From the line with "Reference: Table 9.35 مرجع: جدول 9.35" through the line with "PSYCHIATRIC HOSPITAL Page", inclusive, return each line of the data below exactly and leave the rest out.

───── Information supplied ─────

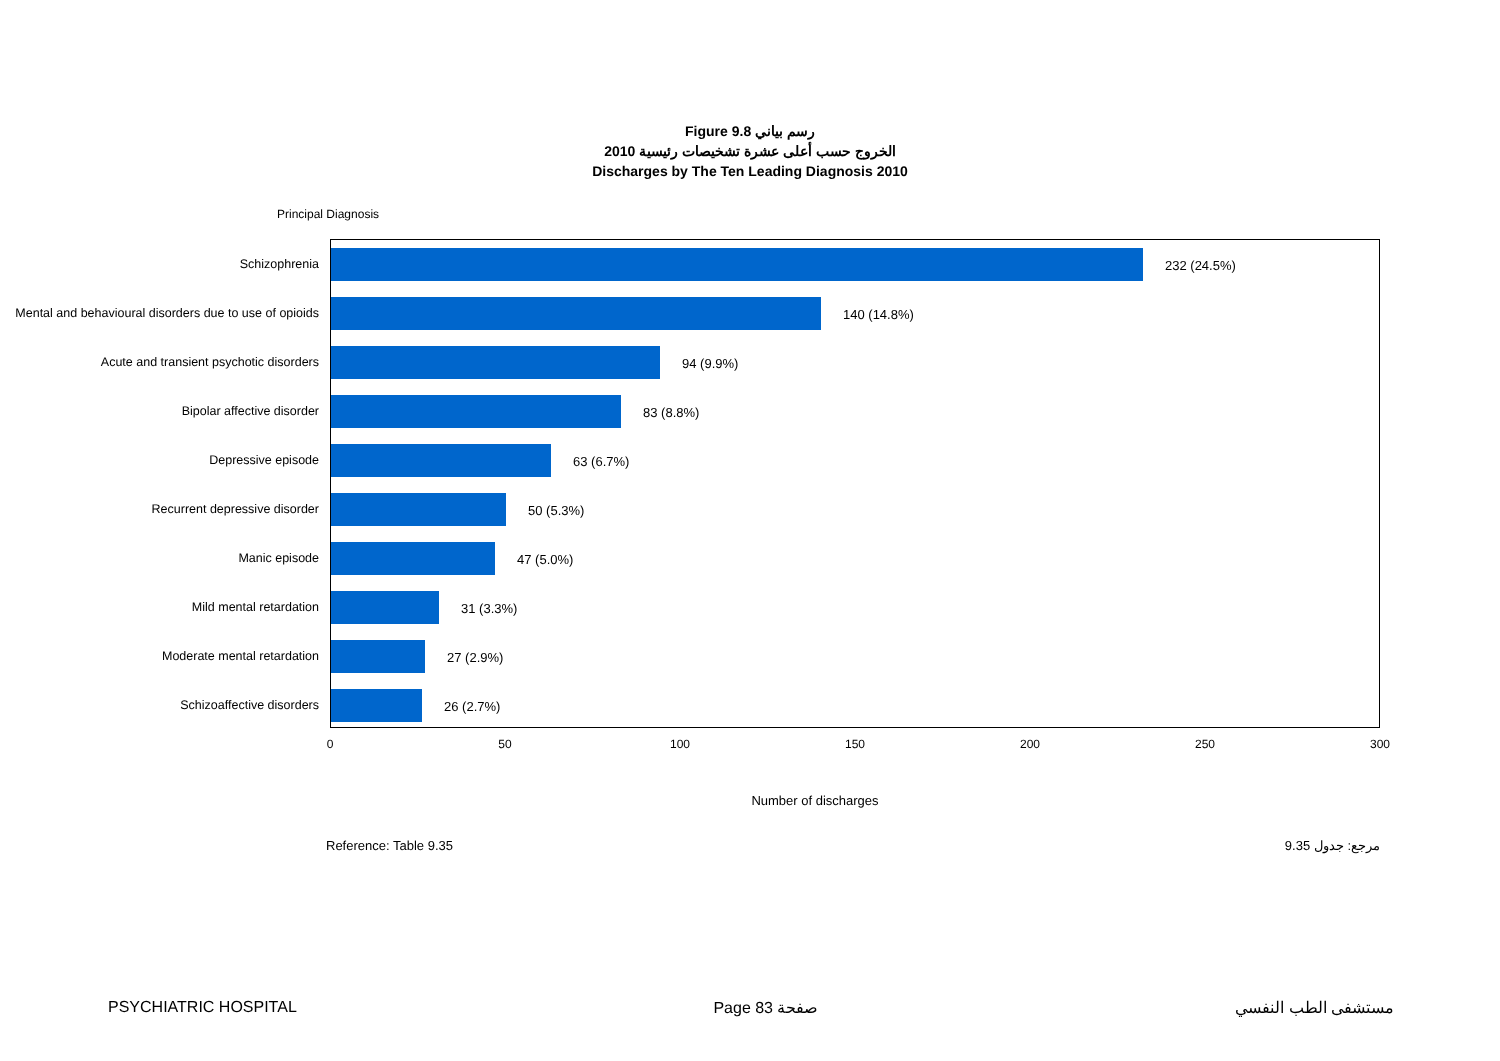Figure 9.8 رسم بياني
الخروج حسب أعلى عشرة تشخيصات رئيسية 2010
Discharges by The Ten Leading Diagnosis 2010
Principal Diagnosis
Schizophrenia
Mental and behavioural disorders due to use of opioids
Acute and transient psychotic disorders
Bipolar affective disorder
Depressive episode
Recurrent depressive disorder
Manic episode
Mild mental retardation
Moderate mental retardation
Schizoaffective disorders
232 (24.5%)
140 (14.8%)
94 (9.9%)
83 (8.8%)
63 (6.7%)
50 (5.3%)
47 (5.0%)
31 (3.3%)
27 (2.9%)
26 (2.7%)
0 50 100 150 200 250 300
Number of discharges
Reference: Table 9.35 مرجع: جدول 9.35
PSYCHIATRIC HOSPITAL Page 83 صفحة مستشفى الطب النفسي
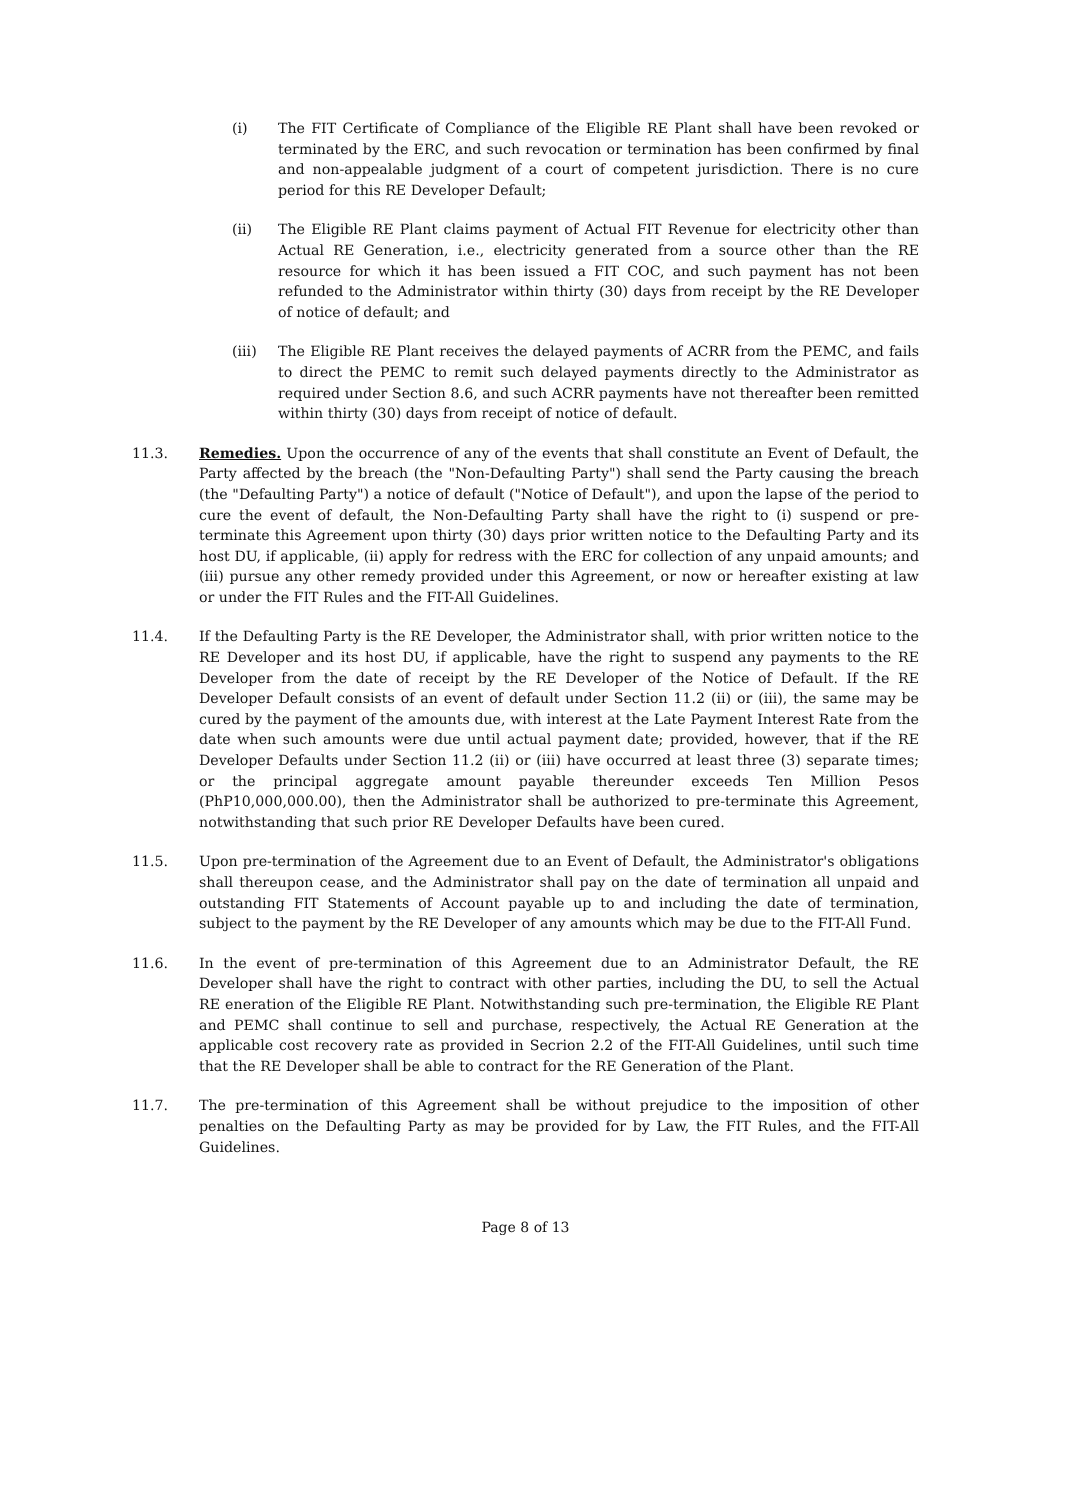(i) The FIT Certificate of Compliance of the Eligible RE Plant shall have been revoked or terminated by the ERC, and such revocation or termination has been confirmed by final and non-appealable judgment of a court of competent jurisdiction. There is no cure period for this RE Developer Default;
(ii) The Eligible RE Plant claims payment of Actual FIT Revenue for electricity other than Actual RE Generation, i.e., electricity generated from a source other than the RE resource for which it has been issued a FIT COC, and such payment has not been refunded to the Administrator within thirty (30) days from receipt by the RE Developer of notice of default; and
(iii) The Eligible RE Plant receives the delayed payments of ACRR from the PEMC, and fails to direct the PEMC to remit such delayed payments directly to the Administrator as required under Section 8.6, and such ACRR payments have not thereafter been remitted within thirty (30) days from receipt of notice of default.
11.3. Remedies. Upon the occurrence of any of the events that shall constitute an Event of Default, the Party affected by the breach (the "Non-Defaulting Party") shall send the Party causing the breach (the "Defaulting Party") a notice of default ("Notice of Default"), and upon the lapse of the period to cure the event of default, the Non-Defaulting Party shall have the right to (i) suspend or pre-terminate this Agreement upon thirty (30) days prior written notice to the Defaulting Party and its host DU, if applicable, (ii) apply for redress with the ERC for collection of any unpaid amounts; and (iii) pursue any other remedy provided under this Agreement, or now or hereafter existing at law or under the FIT Rules and the FIT-All Guidelines.
11.4. If the Defaulting Party is the RE Developer, the Administrator shall, with prior written notice to the RE Developer and its host DU, if applicable, have the right to suspend any payments to the RE Developer from the date of receipt by the RE Developer of the Notice of Default. If the RE Developer Default consists of an event of default under Section 11.2 (ii) or (iii), the same may be cured by the payment of the amounts due, with interest at the Late Payment Interest Rate from the date when such amounts were due until actual payment date; provided, however, that if the RE Developer Defaults under Section 11.2 (ii) or (iii) have occurred at least three (3) separate times; or the principal aggregate amount payable thereunder exceeds Ten Million Pesos (PhP10,000,000.00), then the Administrator shall be authorized to pre-terminate this Agreement, notwithstanding that such prior RE Developer Defaults have been cured.
11.5. Upon pre-termination of the Agreement due to an Event of Default, the Administrator's obligations shall thereupon cease, and the Administrator shall pay on the date of termination all unpaid and outstanding FIT Statements of Account payable up to and including the date of termination, subject to the payment by the RE Developer of any amounts which may be due to the FIT-All Fund.
11.6. In the event of pre-termination of this Agreement due to an Administrator Default, the RE Developer shall have the right to contract with other parties, including the DU, to sell the Actual RE eneration of the Eligible RE Plant. Notwithstanding such pre-termination, the Eligible RE Plant and PEMC shall continue to sell and purchase, respectively, the Actual RE Generation at the applicable cost recovery rate as provided in Secrion 2.2 of the FIT-All Guidelines, until such time that the RE Developer shall be able to contract for the RE Generation of the Plant.
11.7. The pre-termination of this Agreement shall be without prejudice to the imposition of other penalties on the Defaulting Party as may be provided for by Law, the FIT Rules, and the FIT-All Guidelines.
Page 8 of 13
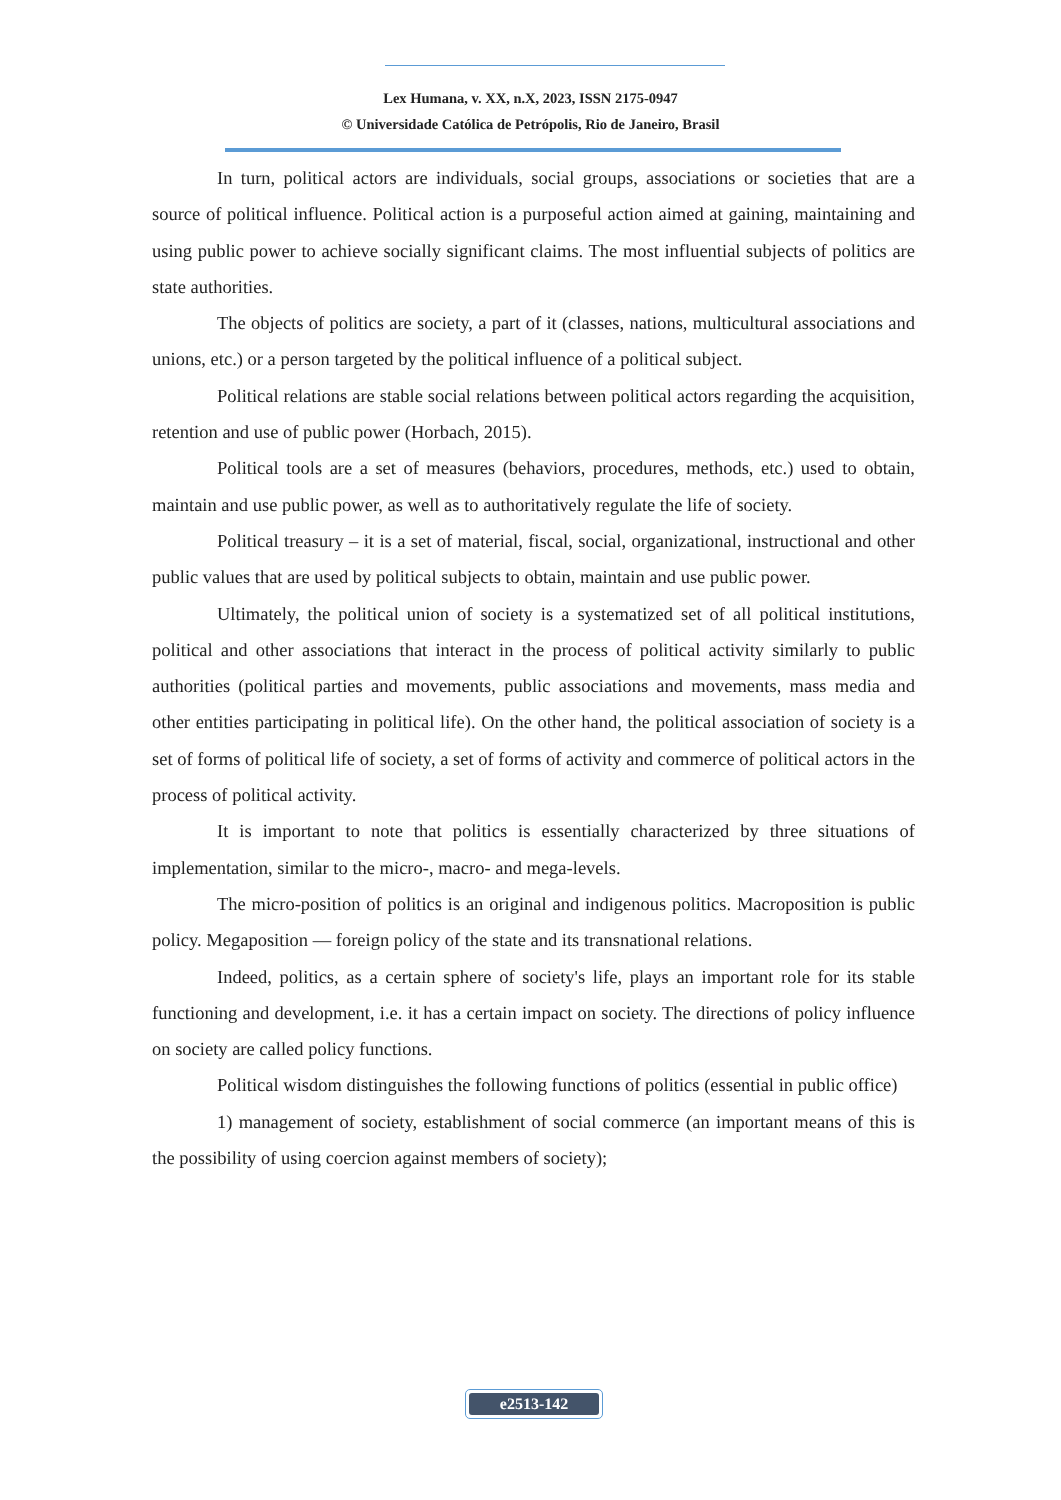Lex Humana, v. XX, n.X, 2023, ISSN 2175-0947
© Universidade Católica de Petrópolis, Rio de Janeiro, Brasil
In turn, political actors are individuals, social groups, associations or societies that are a source of political influence. Political action is a purposeful action aimed at gaining, maintaining and using public power to achieve socially significant claims. The most influential subjects of politics are state authorities.
The objects of politics are society, a part of it (classes, nations, multicultural associations and unions, etc.) or a person targeted by the political influence of a political subject.
Political relations are stable social relations between political actors regarding the acquisition, retention and use of public power (Horbach, 2015).
Political tools are a set of measures (behaviors, procedures, methods, etc.) used to obtain, maintain and use public power, as well as to authoritatively regulate the life of society.
Political treasury – it is a set of material, fiscal, social, organizational, instructional and other public values that are used by political subjects to obtain, maintain and use public power.
Ultimately, the political union of society is a systematized set of all political institutions, political and other associations that interact in the process of political activity similarly to public authorities (political parties and movements, public associations and movements, mass media and other entities participating in political life). On the other hand, the political association of society is a set of forms of political life of society, a set of forms of activity and commerce of political actors in the process of political activity.
It is important to note that politics is essentially characterized by three situations of implementation, similar to the micro-, macro- and mega-levels.
The micro-position of politics is an original and indigenous politics. Macroposition is public policy. Megaposition — foreign policy of the state and its transnational relations.
Indeed, politics, as a certain sphere of society's life, plays an important role for its stable functioning and development, i.e. it has a certain impact on society. The directions of policy influence on society are called policy functions.
Political wisdom distinguishes the following functions of politics (essential in public office)
1) management of society, establishment of social commerce (an important means of this is the possibility of using coercion against members of society);
e2513-142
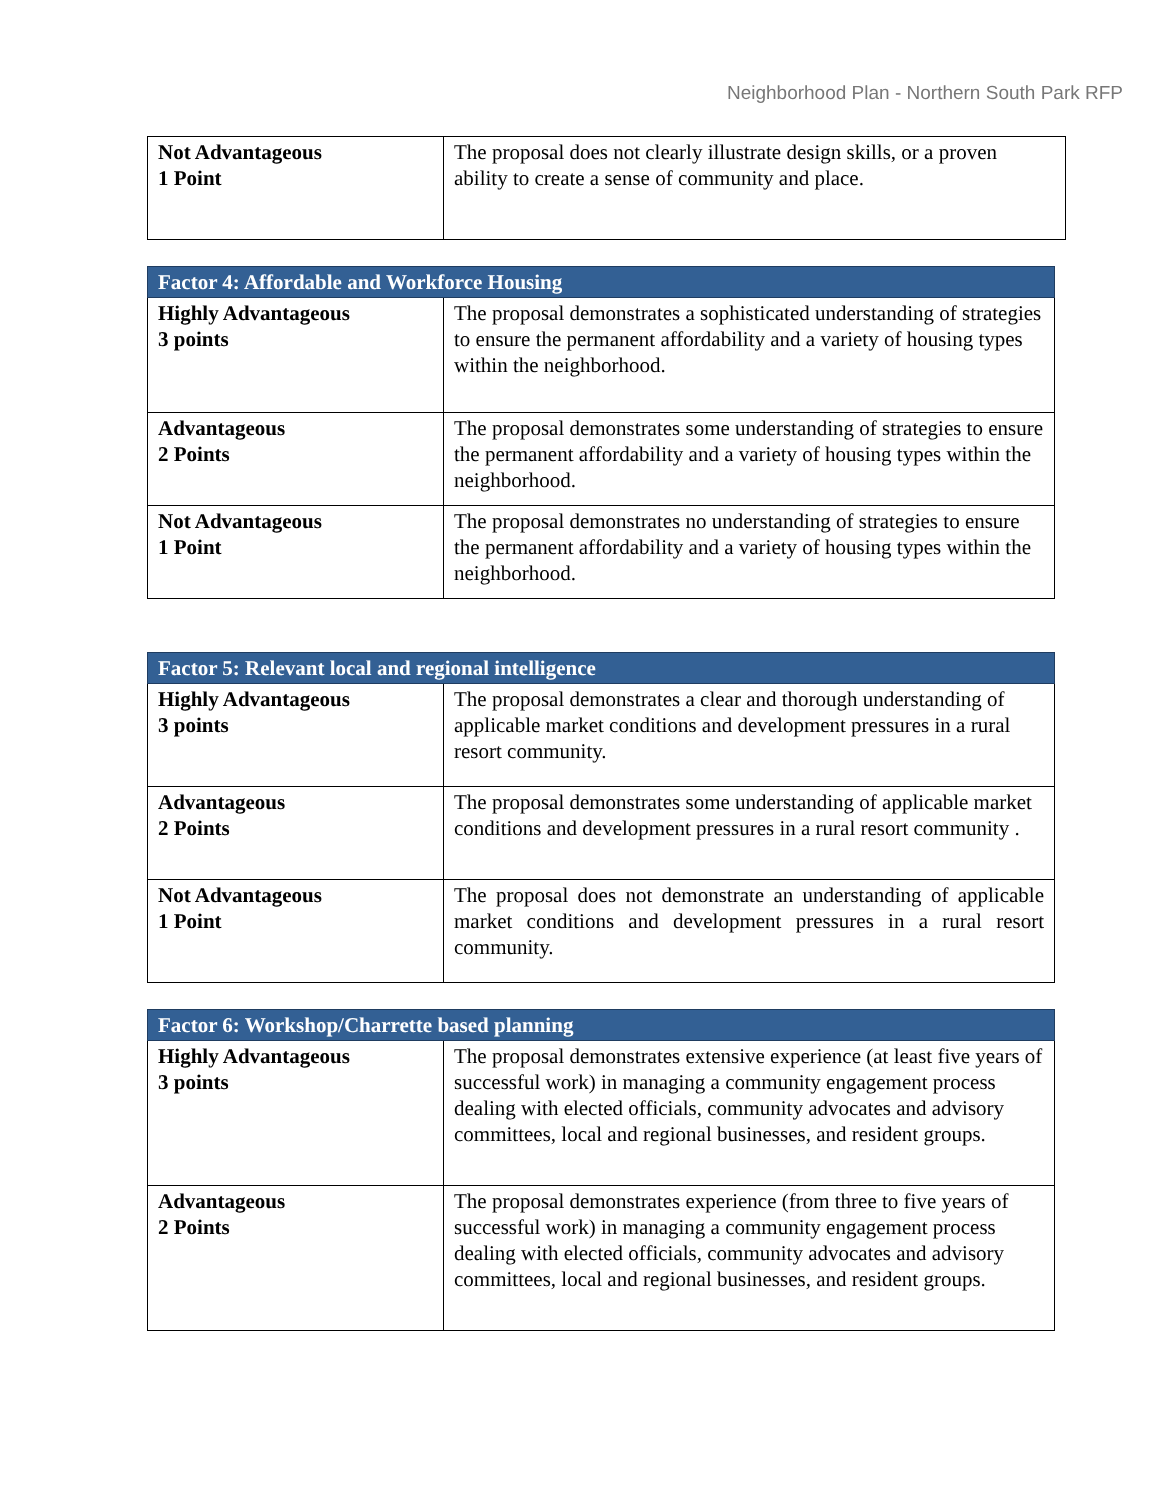Neighborhood Plan - Northern South Park RFP
| Not Advantageous 1 Point | The proposal does not clearly illustrate design skills, or a proven ability to create a sense of community and place. |
| Factor 4: Affordable and Workforce Housing | |
| --- | --- |
| Highly Advantageous 3 points | The proposal demonstrates a sophisticated understanding of strategies to ensure the permanent affordability and a variety of housing types within the neighborhood. |
| Advantageous 2 Points | The proposal demonstrates some understanding of strategies to ensure the permanent affordability and a variety of housing types within the neighborhood. |
| Not Advantageous 1 Point | The proposal demonstrates no understanding of strategies to ensure the permanent affordability and a variety of housing types within the neighborhood. |
| Factor 5: Relevant local and regional intelligence | |
| --- | --- |
| Highly Advantageous 3 points | The proposal demonstrates a clear and thorough understanding of applicable market conditions and development pressures in a rural resort community. |
| Advantageous 2 Points | The proposal demonstrates some understanding of applicable market conditions and development pressures in a rural resort community . |
| Not Advantageous 1 Point | The proposal does not demonstrate an understanding of applicable market conditions and development pressures in a rural resort community. |
| Factor 6: Workshop/Charrette based planning | |
| --- | --- |
| Highly Advantageous 3 points | The proposal demonstrates extensive experience (at least five years of successful work) in managing a community engagement process dealing with elected officials, community advocates and advisory committees, local and regional businesses, and resident groups. |
| Advantageous 2 Points | The proposal demonstrates experience (from three to five years of successful work) in managing a community engagement process dealing with elected officials, community advocates and advisory committees, local and regional businesses, and resident groups. |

─────

# [Task output]
Reference: Table 9.35 مرجع: جدول 9.35
PSYCHIATRIC HOSPITAL Page 83 صفحة مستشفى الطب النفسي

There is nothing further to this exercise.